Problem details
Format the stretch from the line containing "स्टेडियम में भारत- साउथ अफ़्रीका" through the end of the records as a Markdown table with the columns Row and Record text, giving each line its own numbered row. Skip blank lines and leave the pictures out.

╭─ Source data

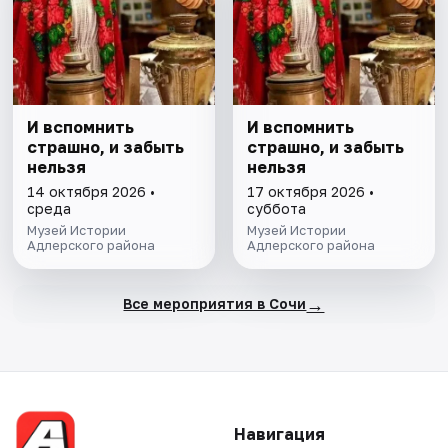
И вспомнить
И вспомнить
страшно, и забыть
страшно, и забыть
нельзя
нельзя
14 октября 2026 •
17 октября 2026 •
среда
суббота
Музей Истории
Музей Истории
Адлерского района
Адлерского района
→
Все мероприятия в Сочи
Навигация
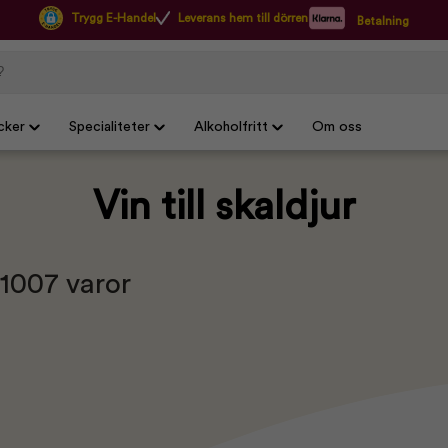
Trygg E-Handel
Leverans hem till dörren
Betalning
cker
Specialiteter
Alkoholfritt
Om oss
Vin till skaldjur
 1007 varor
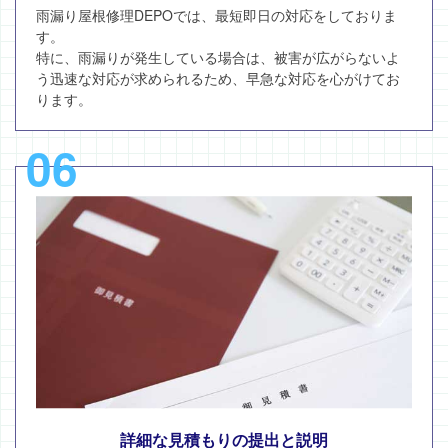
雨漏り屋根修理DEPOでは、最短即日の対応をしておりま
す。
特に、雨漏りが発生している場合は、被害が広がらないよ
う迅速な対応が求められるため、早急な対応を心がけてお
ります。
06
詳細な見積もりの提出と説明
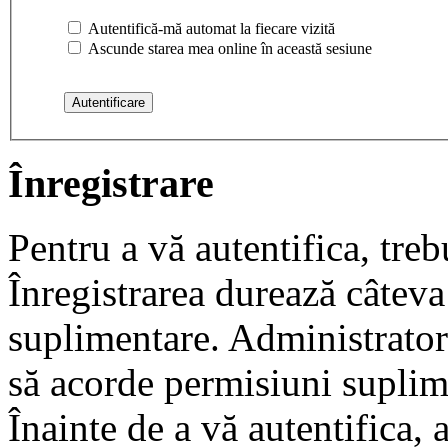
Autentifică-mă automat la fiecare vizită
Ascunde starea mea online în această sesiune
Înregistrare
Pentru a vă autentifica, trebu
Înregistrarea durează câteva 
suplimentare. Administrato
să acorde permisiuni suplimen
Înainte de a vă autentifica, 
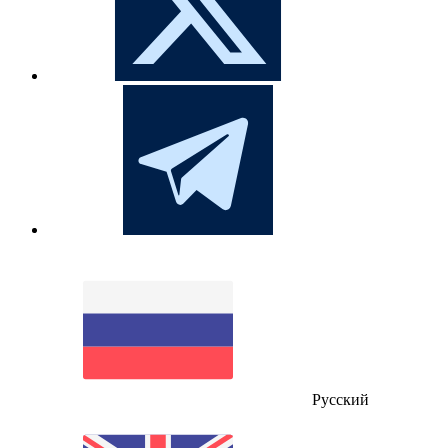
Русский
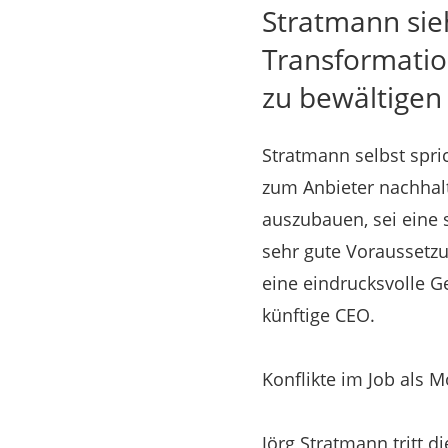
Stratmann sie
Transformatio
zu bewältigen
Stratmann selbst spri
zum Anbieter nachhalt
auszubauen, sei eine 
sehr gute Voraussetzu
eine eindrucksvolle G
künftige CEO.
Konflikte im Job als 
Jörg Stratmann tritt d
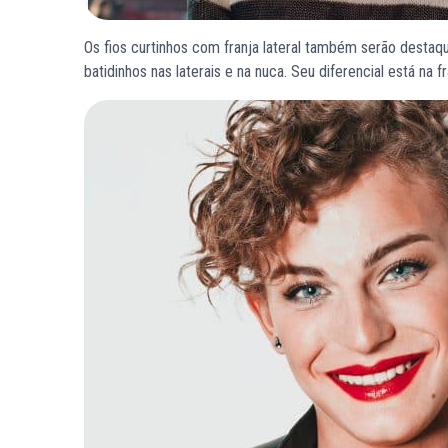
Os fios curtinhos com franja lateral também serão destaq
batidinhos nas laterais e na nuca. Seu diferencial está na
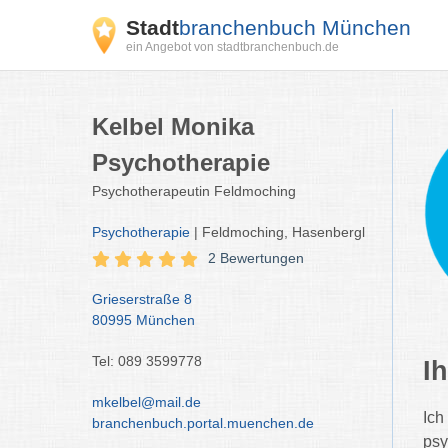
Stadt
branchenbuch München
ein Angebot von stadtbranchenbuch.de
Kelbel Monika
Psychotherapie
Psychotherapeutin Feldmoching
Psychotherapie
| Feldmoching, Hasenbergl
2 Bewertungen
Grieserstraße 8
80995 München
Tel: 089 3599778
I
mkelbel@mail.de
Ich
branchenbuch.portal.muenchen.de
psy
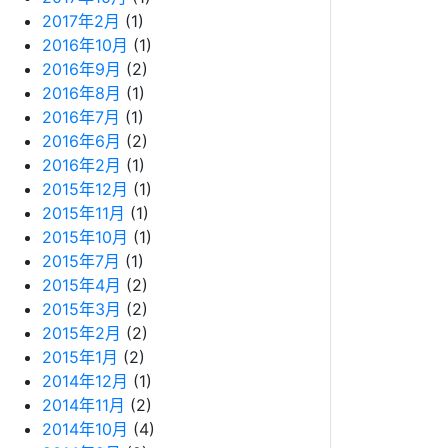
2017年2月
(1)
2016年10月
(1)
2016年9月
(2)
2016年8月
(1)
2016年7月
(1)
2016年6月
(2)
2016年2月
(1)
2015年12月
(1)
2015年11月
(1)
2015年10月
(1)
2015年7月
(1)
2015年4月
(2)
2015年3月
(2)
2015年2月
(2)
2015年1月
(2)
2014年12月
(1)
2014年11月
(2)
2014年10月
(4)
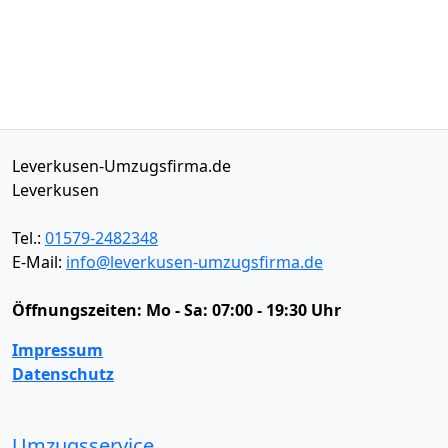
Leverkusen-Umzugsfirma.de
Leverkusen
Tel.:
01579-2482348
E-Mail:
info@leverkusen-umzugsfirma.de
Öffnungszeiten:
Mo - Sa: 07:00 - 19:30 Uhr
Impressum
Datenschutz
Umzugsservice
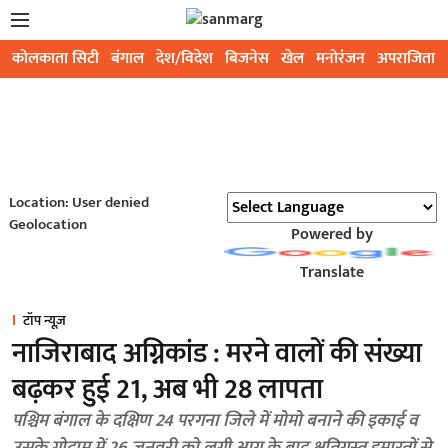
कोलकाता सिटी
बंगाल
देश/विदेश
बिजनेस
खेल
मनोरंजन
अपराजिता
Location: User denied
Geolocation
Powered by
Translate
टॉप न्यूज़
नाजिराबाद अग्निकांड : मरने वालों की संख्या
बढ़कर हुई 21, अब भी 28 लापता
पश्चिम बंगाल के दक्षिण 24 परगना जिले में मोमो बनाने की इकाई व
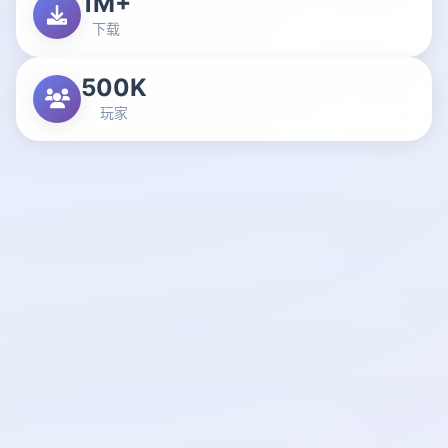
1M+
下载
500K
玩家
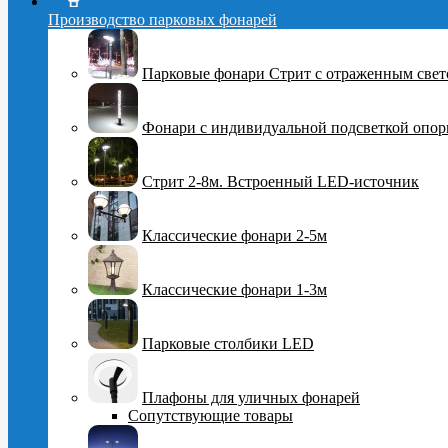
Производство парковых фонарей
Парковые фонари Стрит с отраженным све
Фонари с индивидуальной подсветкой опо
Стрит 2-8м. Встроенный LED-источник
Классические фонари 2-5м
Классические фонари 1-3м
Парковые столбики LED
Плафоны для уличных фонарей
Сопутствующие товары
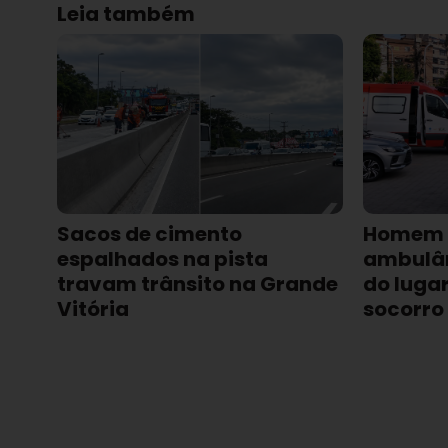
Leia também
Sacos de cimento
Homem 
espalhados na pista
ambulân
travam trânsito na Grande
do luga
Vitória
socorro 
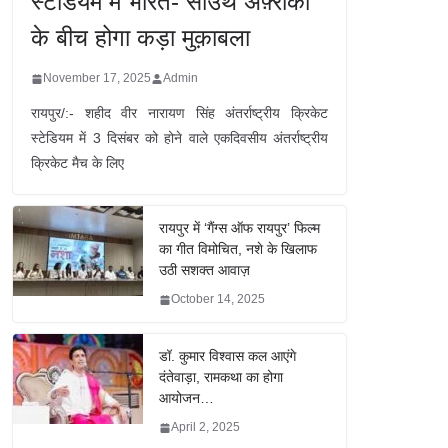
स्टेडियम में भारत- साउथ अफ़्रीका
के बीच होगा कड़ा मुक़ाबला
November 17, 2025
Admin
रायपुर/:- शहीद वीर नारायण सिंह अंतर्राष्ट्रीय क्रिकेट
स्टेडियम में 3 दिसंबर को होने वाले एकदिवसीय अंतर्राष्ट्रीय
क्रिकेट मैच के लिए
रायपुर में ‘गैंग्स ऑफ रायपुर’ फिल्म
का गीत विमोचित, नशे के खिलाफ
उठी सशक्त आवाज़
October 14, 2025
डॉ. कुमार विश्वास कल आएंगे
दंतेवाड़ा, रामकथा का होगा
आयोजन…
April 2, 2025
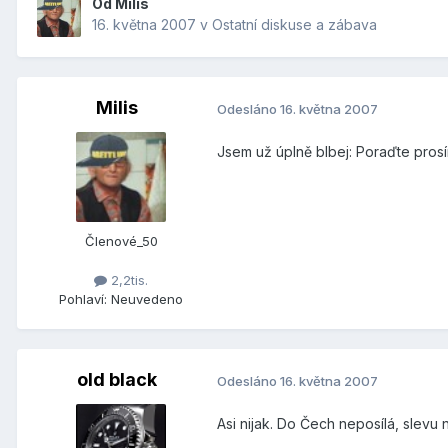
Od
Milis
16. května 2007
v
Ostatní diskuse a zábava
Milis
Odesláno
16. května 2007
Jsem už úplně blbej: Poraďte pros
Členové_50
2,2tis.
Pohlaví:
Neuvedeno
old black
Odesláno
16. května 2007
Asi nijak. Do Čech neposílá, slevu 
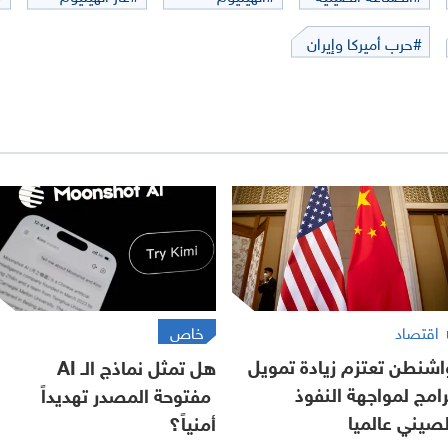
#حرب أميركا وإيران
اقتصاد
خاص
اشنطن تعتزم زيادة تمويل
هل تمثل نماذج الـ AI
رامج لمواجهة النفوذ
مفتوحة المصدر تهديداً
لصيني عالميا
أمنياً؟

╰─

Answer box
| Row | Record text |
|---|---|
| 1 | स्टेडियम में भारत- साउथ अफ़्रीका |
| 2 | के बीच होगा कड़ा मुक़ाबला |
| 3 | November 17, 2025 |
| 4 | Admin |
| 5 | रायपुर/:- शहीद वीर नारायण सिंह अंतर्राष्ट्रीय क्रिकेट |
| 6 | स्टेडियम में 3 दिसंबर को होने वाले एकदिवसीय अंतर्राष्ट्रीय |
| 7 | क्रिकेट मैच के लिए |
| 8 | रायपुर में ‘गैंग्स ऑफ रायपुर’ फिल्म |
| 9 | का गीत विमोचित, नशे के खिलाफ |
| 10 | उठी सशक्त आवाज़ |
| 11 | October 14, 2025 |
| 12 | डॉ. कुमार विश्वास कल आएंगे |
| 13 | दंतेवाड़ा, रामकथा का होगा |
| 14 | आयोजन… |
| 15 | April 2, 2025 |
| 16 | Od |
| 17 | Milis |
| 18 | 16. května 2007 |
| 19 | v |
| 20 | Ostatní diskuse a zábava |
| 21 | Milis |
| 22 | Odesláno |
| 23 | 16. května 2007 |
| 24 | Jsem už úplně blbej: Poraďte pros |
| 25 | Členové_50 |
| 26 | 2,2tis. |
| 27 | Pohlaví: |
| 28 | Neuvedeno |
| 29 | old black |
| 30 | Odesláno |
| 31 | 16. května 2007 |
| 32 | Asi nijak. Do Čech neposílá, slevu  |
| 33 | #حرب أميركا وإيران |
| 34 | اقتصاد |
| 35 | خاص |
| 36 | اشنطن تعتزم زيادة تمويل |
| 37 | هل تمثل نماذج الـ AI |
| 38 | رامج لمواجهة النفوذ |
| 39 | مفتوحة المصدر تهديداً |
| 40 | لصيني عالميا |
| 41 | أمنياً؟ |